Berlin - Abgeordnete, die parallel in einem freien Beruf tätig sind, könnten nach Meinung des Branchenverbandes BFB auch die Höhe ihrer Nebeneinkünfte veröffentlichen, ohne gegen Standesrecht zu verstoßen. „Gegen die Bekanntgabe einer Gesamtsumme ist nichts zu sagen“, sagte der Hauptgeschäftsführer des Bundesverbands der Freien Berufe (BFB), Arno Metzler, am Montag dem Tagesspiegel. „Die Gesetze verbieten nicht die Veröffentlichung einer nackten Zahl.“ Vor allem die FDP hatte sich gegen die Veröffentlichung von Einkünften freiberuflicher Abgeordneter gewandt, da dies dazu führe, dass Freiberufler sich nicht mehr für Parlamente bewerben würden.

Der BFB sieht Grenzen der Transparenz unter anderem bei der Nennung von Mandanten. „Die Angaben sollten sich allein auf die materielle Grundlage der Tätigkeit beschränken“, sagte Metzler. Würden Steuerberater, Anwälte, Architekten oder Ärzte hingegen mit ihren Einkünften Werbung in eigener Sache betreiben, sei dies unzulässig.

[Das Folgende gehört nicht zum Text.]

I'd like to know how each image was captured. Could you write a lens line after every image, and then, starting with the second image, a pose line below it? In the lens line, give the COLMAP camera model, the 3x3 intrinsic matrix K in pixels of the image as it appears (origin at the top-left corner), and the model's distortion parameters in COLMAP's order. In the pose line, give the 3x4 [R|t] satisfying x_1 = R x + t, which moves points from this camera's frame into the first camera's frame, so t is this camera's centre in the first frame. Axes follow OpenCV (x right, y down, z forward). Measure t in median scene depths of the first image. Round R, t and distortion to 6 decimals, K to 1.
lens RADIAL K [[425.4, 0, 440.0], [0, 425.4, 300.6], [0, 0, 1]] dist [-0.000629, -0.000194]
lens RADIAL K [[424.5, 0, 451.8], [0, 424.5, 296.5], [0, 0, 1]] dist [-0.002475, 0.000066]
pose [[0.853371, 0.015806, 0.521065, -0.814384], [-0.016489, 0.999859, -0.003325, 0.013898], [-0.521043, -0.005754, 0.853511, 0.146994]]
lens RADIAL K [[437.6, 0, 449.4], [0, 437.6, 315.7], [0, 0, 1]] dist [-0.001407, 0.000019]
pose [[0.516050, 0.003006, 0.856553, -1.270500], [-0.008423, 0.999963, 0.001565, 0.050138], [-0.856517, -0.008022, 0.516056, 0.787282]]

Auch bei Rechtsanwälten steht das Standesrecht mehr Transparenz nicht im Wege. „Solange der Mandantenschutz gewahrt bleibt, ist die Angabe von Jahreseinkünften zulässig“, sagte Hans-Christian Ströbele, Grünen-Fraktionsvize im Bundestag und Rechtsanwalt, dem Tagesspiegel. Gerate ein Abgeordneter in Konflikte, weil er für bestimmte Mandanten tätig sei, die seine parlamentarische Arbeit beeinflussen könnten, seien zusätzliche Informationspflichten nötig. „Schon heute muss ein Abgeordneter, der als Anwalt für oder gegen den Staat tätig ist, dies beim Bundestagspräsidenten anzeigen“, sagte Ströbele.

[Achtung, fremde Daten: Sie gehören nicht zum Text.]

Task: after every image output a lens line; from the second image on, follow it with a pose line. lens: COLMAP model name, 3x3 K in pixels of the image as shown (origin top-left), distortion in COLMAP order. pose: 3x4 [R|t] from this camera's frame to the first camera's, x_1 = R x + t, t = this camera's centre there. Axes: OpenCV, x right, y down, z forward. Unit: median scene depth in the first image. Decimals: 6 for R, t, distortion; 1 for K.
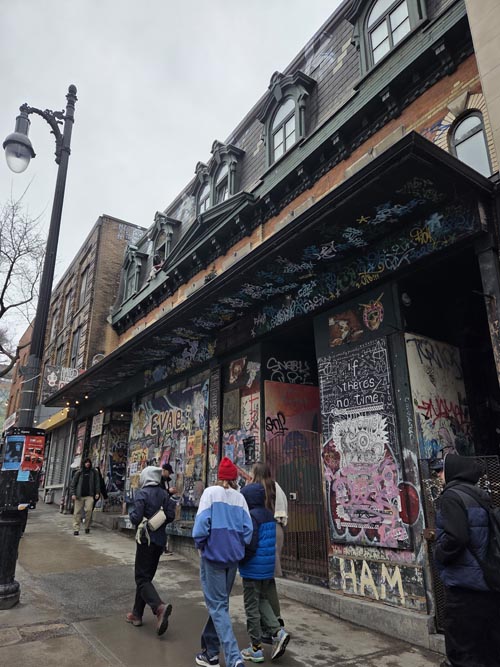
lens RADIAL K [[451.8, 0, 253.5], [0, 451.8, 334.5], [0, 0, 1]] dist [0.066798, 0.000288]
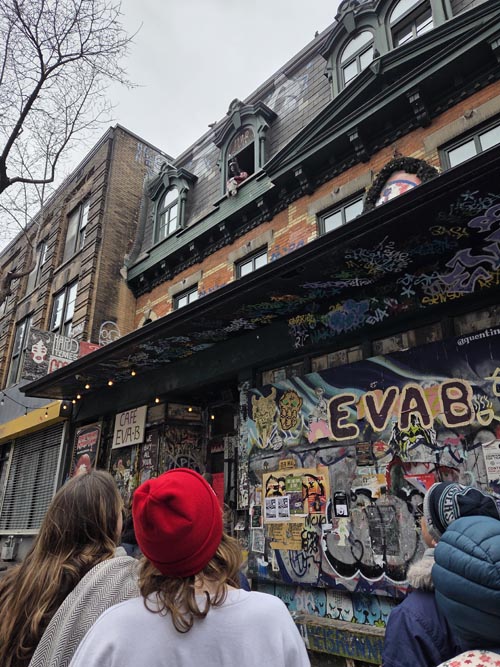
lens RADIAL K [[451.8, 0, 246.4], [0, 451.8, 332.1], [0, 0, 1]] dist [0.066798, 0.000288]
pose [[0.984547, 0.060962, 0.164170, -0.271063], [-0.051466, 0.996780, -0.061489, 0.094904], [-0.167390, 0.052090, 0.984514, 0.356388]]
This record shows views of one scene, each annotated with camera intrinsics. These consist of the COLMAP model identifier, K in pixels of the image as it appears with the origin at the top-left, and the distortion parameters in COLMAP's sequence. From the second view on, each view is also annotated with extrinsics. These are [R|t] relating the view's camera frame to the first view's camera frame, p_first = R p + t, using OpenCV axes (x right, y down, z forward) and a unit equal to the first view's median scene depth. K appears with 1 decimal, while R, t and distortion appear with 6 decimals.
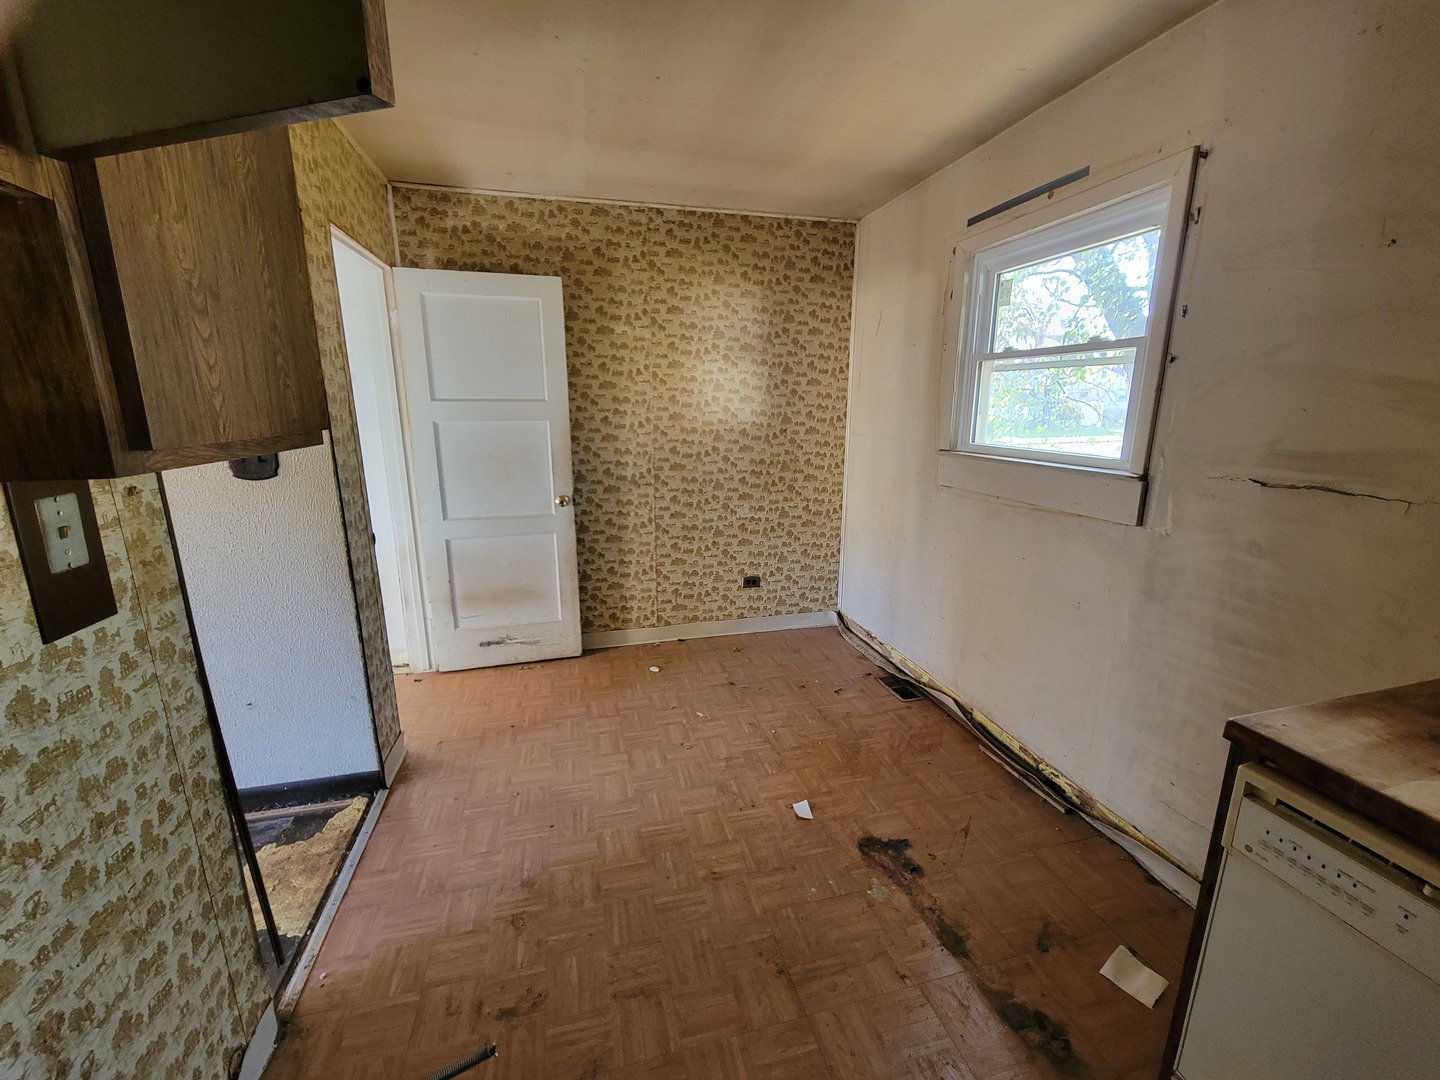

Die Arbeitsgemeinschaft Selbstständiger Unternehmer (ASU) plädiert dafür, einen „Ethik-Ausschuss“ im Parlament einzusetzen, der darüber entscheidet, ob Abgeordnete, die etwa in Ausschüssen sitzen, wegen ihrer Nebentätigkeit in Interessenkonflikte geraten. „Die Höhe der Einkünfte muss nicht veröffentlicht werden“, sagte ASU-Vizepräsident Joachim Punge. „So weit ist die öffentliche Debatte noch nicht; hohe Einkommen gelten in Deutschland noch als unanständig.“

Ströbele zufolge müssen Abgeordnete nicht – wie oft behauptet – alle Tätigkeiten beim Bundestagspräsidenten angeben. „Nur Nebentätigkeiten sind anzeigepflichtig, wer seinen Hauptberuf weiter ausübt, muss dies nicht mitteilen“, sagte er.